News item: Scott Gomez has signed a one-year, $900 000 contract with the Florida Panthers. This will help with the mortgage payments, and the car repair bills, since Scott is now on a fixed income, and set to draw only $1.5M from the Canadiens for the next two seasons. Such financial downturns are hard to absorb, and we can only hope he squirreled away some of the tens of millions of dollars he earned earlier during his MegaBucks contract he signed with the Rangers.
Of course, any mention of Scott Gomez is enough to send Canadiens observers screaming to the battlements, of how we had to endure seasons of his ineptitude and diffidence, while Ryan McDonagh, one of the pieces we swapped to New York in return for the privilege of Mr. Gomez's 'services', is rounding into one of the best young defensive defencemen in the league. Imagining him as a pairing on the left side of P.K. Subban, the lost opportunity which was all too realizable, is almost too much to endure.
So it's no surprise a lot of fans gnash their teeth at the Scott Gomez trade, and proclaim that the minute it was announced they hated it and predicted a catastrophe. I however wasn't that prescient, I'd spent a few seasons not following the Canadiens too much, so I couldn't evaluate it properly, not really knowing the players involved. I was in Montréal at the time, visiting my girlfriend at the time, and reading her Gazette Sports section, trying to make sense of it all. Scott Gomez, Brian Gionta, Mike Cammalleri, Travis Moen, Jaroslav Spacek... Really? And Saku is gone? Alex Kovalev was made an offer, he dithered, and lost out and ended up in Ottawa, to his public chagrin. Is that significant? And this Spacek guy, and Roman Hamrlik, that's our defence now? That doesn't sound good does it? Wasn't this Mike Komisarek supposed to be good? Why did they let him walk?
Ultimately, I decided that Bob Gainey was a good man and a smart GM, he'd won a Stanley Cup in Dallas after all, he knew what he was doing. That's as far as I could venture on this one.

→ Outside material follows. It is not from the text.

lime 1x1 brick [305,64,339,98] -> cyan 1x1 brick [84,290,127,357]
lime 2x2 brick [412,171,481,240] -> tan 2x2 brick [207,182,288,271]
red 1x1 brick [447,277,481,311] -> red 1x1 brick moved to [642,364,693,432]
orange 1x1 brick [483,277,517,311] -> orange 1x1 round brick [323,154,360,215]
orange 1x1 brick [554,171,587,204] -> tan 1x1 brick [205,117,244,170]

The Réjean Houle hire, however, I called it. I rang the bell. I screamed "Iceberg, right ahead!" as loud as I could. But it was too late.

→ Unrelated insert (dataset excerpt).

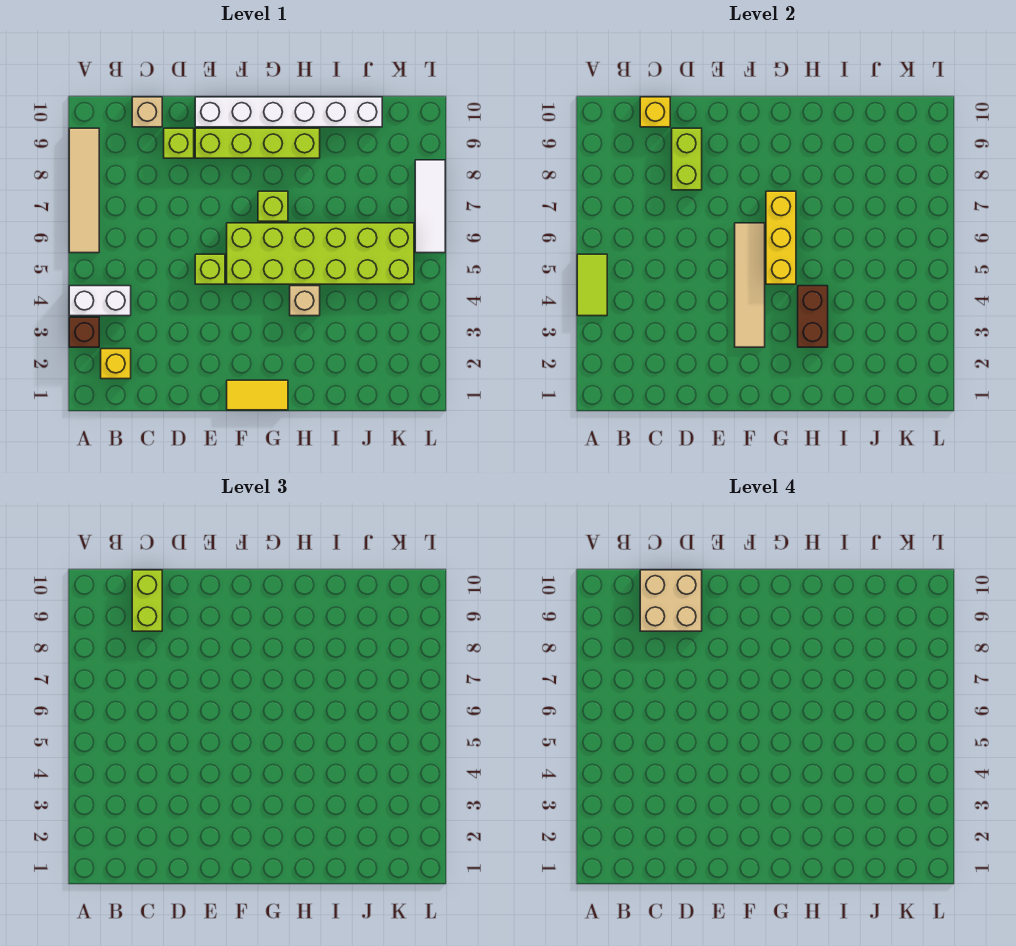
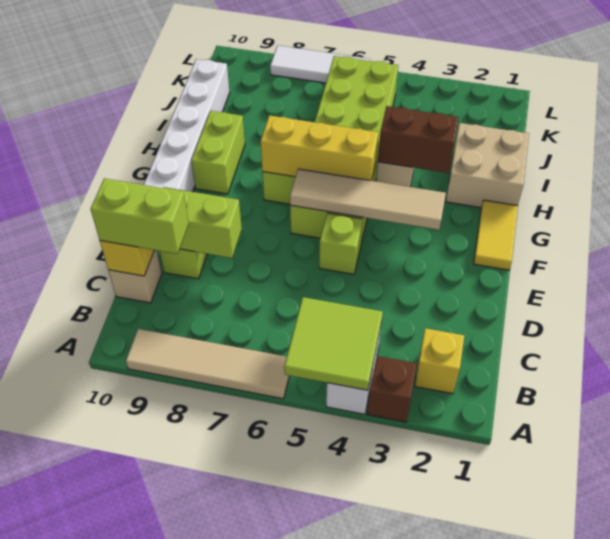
lime 1x2 tile [577,254,607,316] -> lime 2x2 tile [284,297,383,390]
tan 2x2 brick [640,570,702,631] -> tan 2x2 brick moved to [446,123,529,208]
lime 1x4 brick [195,128,320,158] -> lime 1x2 brick [191,111,245,194]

We all know what an unprepossessing character Réjean Houle is. Ken Dryden aptly described him in his book "The Game" as the small-town naif who never matured or wised up. His bad investments were a great source of mirth in the dressing room. One wag opined that he would finish his career with more "points (de suture, meaning stitches) on his face than on the scoresheet" which was funny but unfair, given that Réjean had a decent career, especially the WHA years, but referred to his astounding ability to flub on shots and miss open nets, as well as his legendary bad luck with injuries.

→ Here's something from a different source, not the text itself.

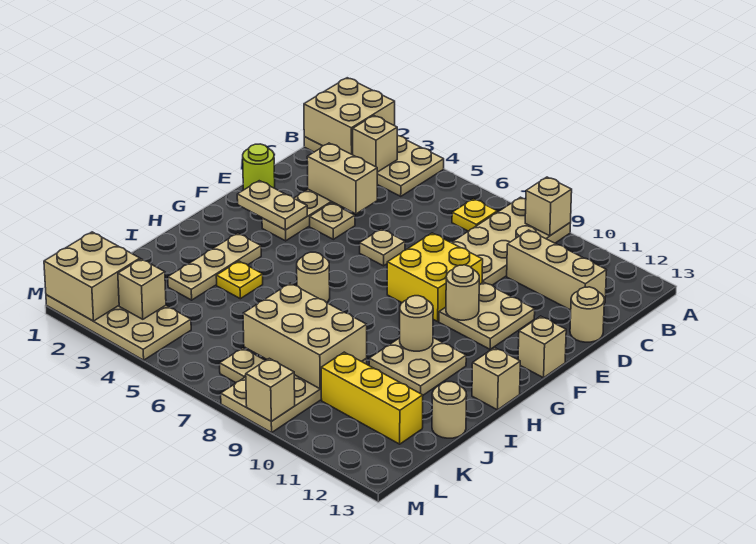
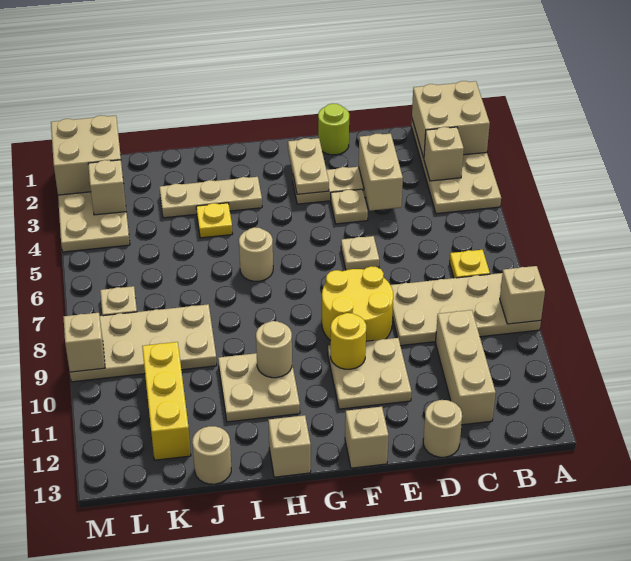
yellow 2x2 brick [387,233,483,321] -> yellow 2x2 round brick [322,266,393,341]
tan 1x1 round brick [446,265,479,320] -> yellow 1x1 round brick [331,313,366,369]
tan 2x3 brick [243,283,367,389] -> none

After his playing days were done, Réjean, ever the company man, started working at Molson. My sister worked at National Relations Publique, and one day asked me who Réjean Houle was. I did the best I could, and she nodded as if the picture I was painting made sense. She then explained that he had been at her offices, and had made quite an impression, and not a good one, with the awkward way he would shuffle over to everyone he saw, with arm extended out way too soon, with poor timing and no charm, and repeat, incessantly: "Réjean Houle, Brasserie Molson... Réjean Houle, Brasserie Molson..."
His bad trades were kicks to the gut. I remember how he crowed about landing Jocelyn Thibault, and implied that the Avalanche were trying to foist Stéphane Fiset on him, but he had stuck to his guns and insisted on Mr. Thibault, as if it was a feather in his cap, as if he'd kind of swindled them a little. It didn't seem to occur to him that they no longer had any use for him once they had Patrick Roy, that Mr. Thibault was almost a perishable item. About another stumper, in which he dealt away Lyle Odelein, he explained that he was getting in return Stéphane Richer, and how that would make his club tougher to play against, since Stéphane was a big boy. In his inimitable French-Canadian accent, he proceeded to list his height and weight: "Stéphane is six foot tree, two hundred pound, he's a big player..." And I wondered how trading away Lyle Odelein and his toughness and dedication was mitigated in any way by Mr. Richer, as spectacular a player as he had once been, fleetingly.
So some moves give you the ice-cold shower heebie jeebies, like the Réjean Houle hire and subsequent Patrick Roy trade, or more recently the Tomas Kaberle trade, but for Scott Gomez trade I didn't have that sinking feeling, that premonition. Which is good, since as the ship was slowly filling with water and our fate was doom, I was blissfully unaware, and didn't experience terror all the way down. I had another season where I actually enjoyed myself, unlike the wiser Canadiens fans, who knew there were no lifeboats big enough for this catastrophe.